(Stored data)
▼

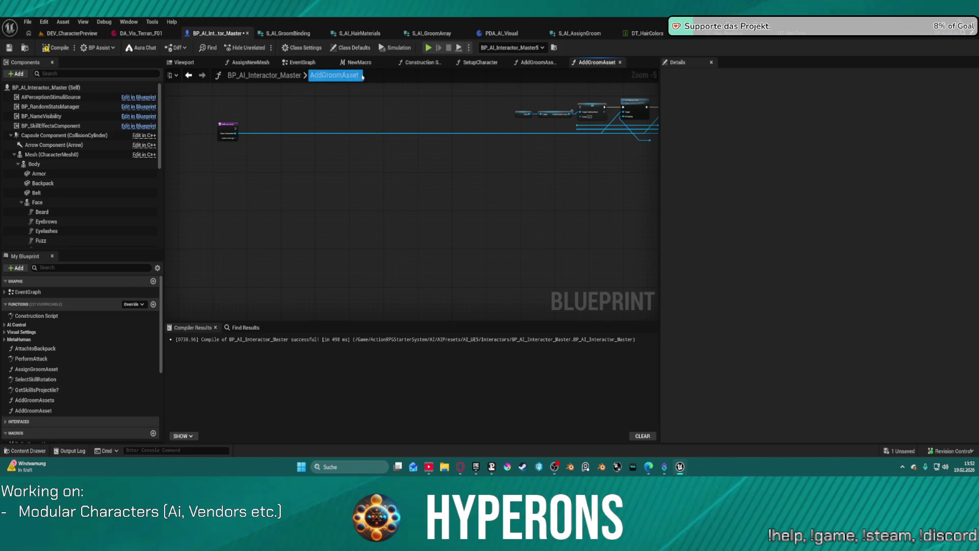
pyautogui.click(541, 64)
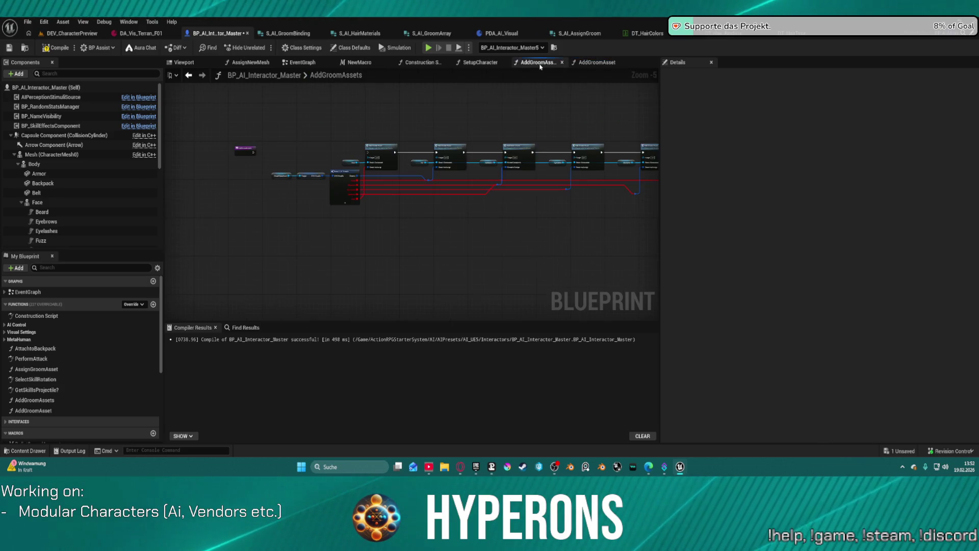
pyautogui.press('ctrl+v')
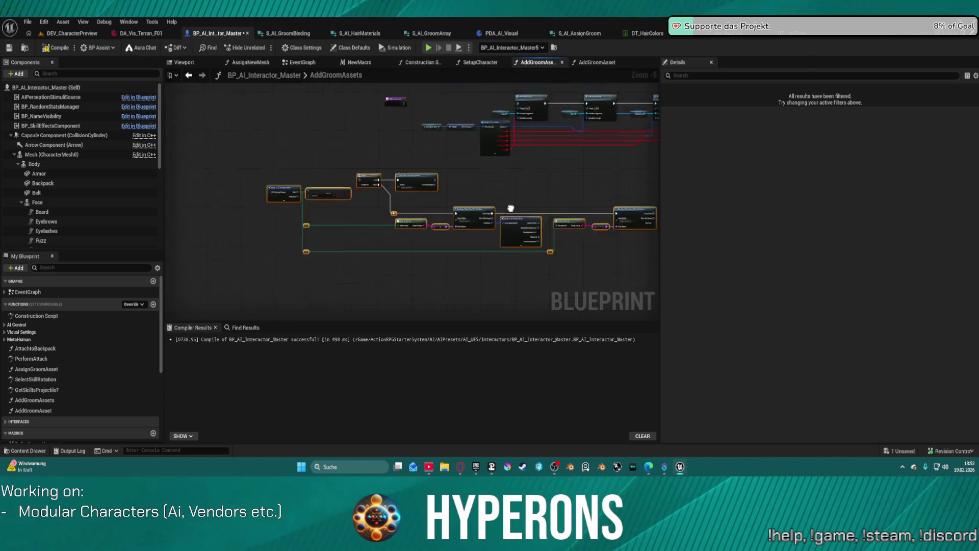
pyautogui.moveTo(257, 160)
pyautogui.mouseDown()
pyautogui.moveTo(247, 190)
pyautogui.moveTo(419, 208)
pyautogui.moveTo(409, 159)
pyautogui.moveTo(437, 163)
pyautogui.moveTo(328, 131)
pyautogui.moveTo(326, 205)
pyautogui.mouseUp()
pyautogui.scroll(3, 263, 191)
pyautogui.scroll(-1, 477, 168)
pyautogui.moveTo(477, 168)
pyautogui.mouseDown()
pyautogui.moveTo(397, 188)
pyautogui.moveTo(498, 293)
pyautogui.mouseUp()
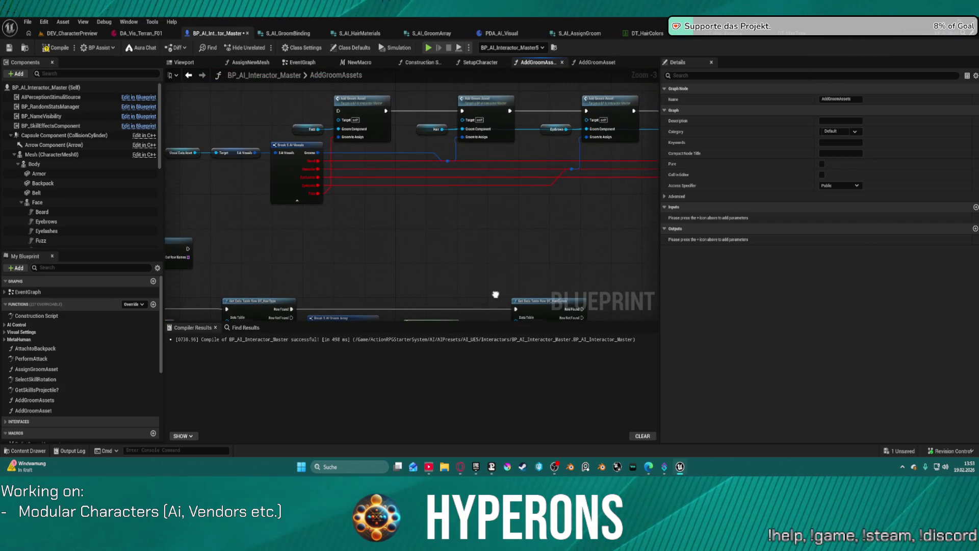
pyautogui.moveTo(419, 269); pyautogui.dragTo(365, 186)
pyautogui.moveTo(335, 253)
pyautogui.mouseDown()
pyautogui.moveTo(339, 173)
pyautogui.moveTo(330, 161)
pyautogui.mouseUp()
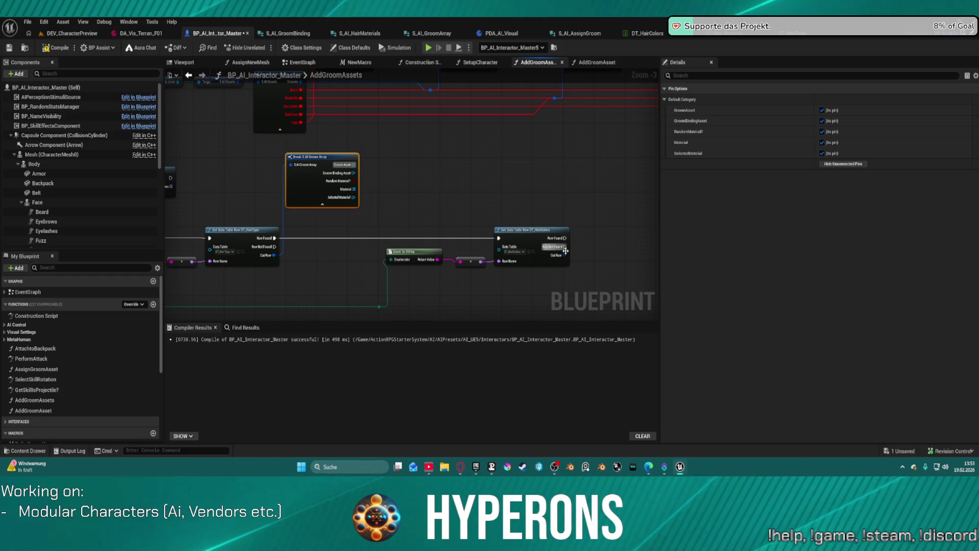
# Add a Break S AI Hair Materials node from the second lookup's row and save the blueprint
pyautogui.moveTo(565, 255); pyautogui.dragTo(587, 211)
pyautogui.write('brea')
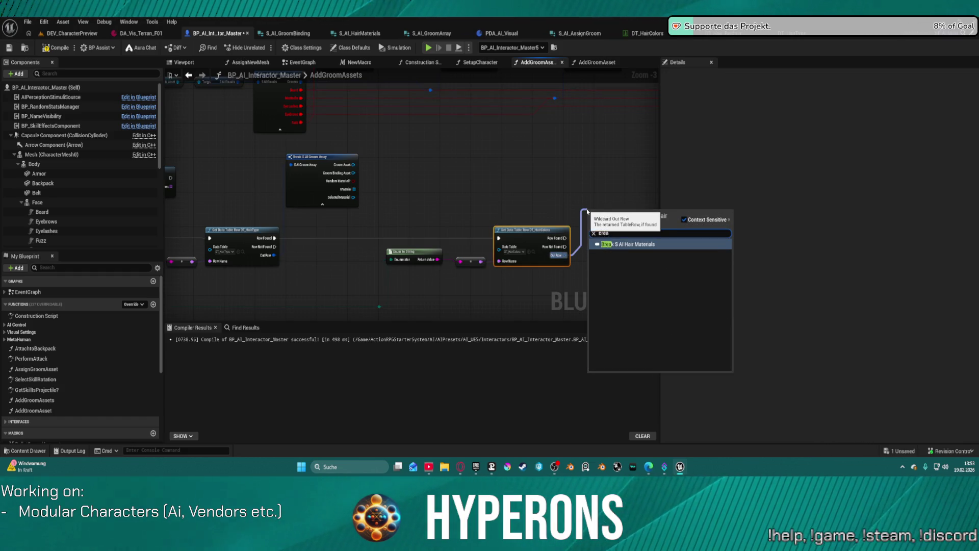
pyautogui.press('Return')
pyautogui.moveTo(634, 207)
pyautogui.mouseDown()
pyautogui.moveTo(418, 181)
pyautogui.moveTo(412, 196)
pyautogui.mouseUp()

▲

ASSIGNMENT
Leaving the pictures out, give back each line above exactly.

RESPONSE BOX
pyautogui.click(541, 64)
pyautogui.press('ctrl+v')
pyautogui.moveTo(257, 160)
pyautogui.mouseDown()
pyautogui.moveTo(247, 190)
pyautogui.moveTo(419, 208)
pyautogui.moveTo(409, 159)
pyautogui.moveTo(437, 163)
pyautogui.moveTo(328, 131)
pyautogui.moveTo(326, 205)
pyautogui.mouseUp()
pyautogui.scroll(3, 263, 191)
pyautogui.scroll(-1, 477, 168)
pyautogui.moveTo(477, 168)
pyautogui.mouseDown()
pyautogui.moveTo(397, 188)
pyautogui.moveTo(498, 293)
pyautogui.mouseUp()
pyautogui.moveTo(419, 269); pyautogui.dragTo(365, 186)
pyautogui.moveTo(335, 253)
pyautogui.mouseDown()
pyautogui.moveTo(339, 173)
pyautogui.moveTo(330, 161)
pyautogui.mouseUp()
# Add a Break S AI Hair Materials node from the second lookup's row and save the blueprint
pyautogui.moveTo(565, 255); pyautogui.dragTo(587, 211)
pyautogui.write('brea')
pyautogui.press('Return')
pyautogui.moveTo(634, 207)
pyautogui.mouseDown()
pyautogui.moveTo(418, 181)
pyautogui.moveTo(412, 196)
pyautogui.mouseUp()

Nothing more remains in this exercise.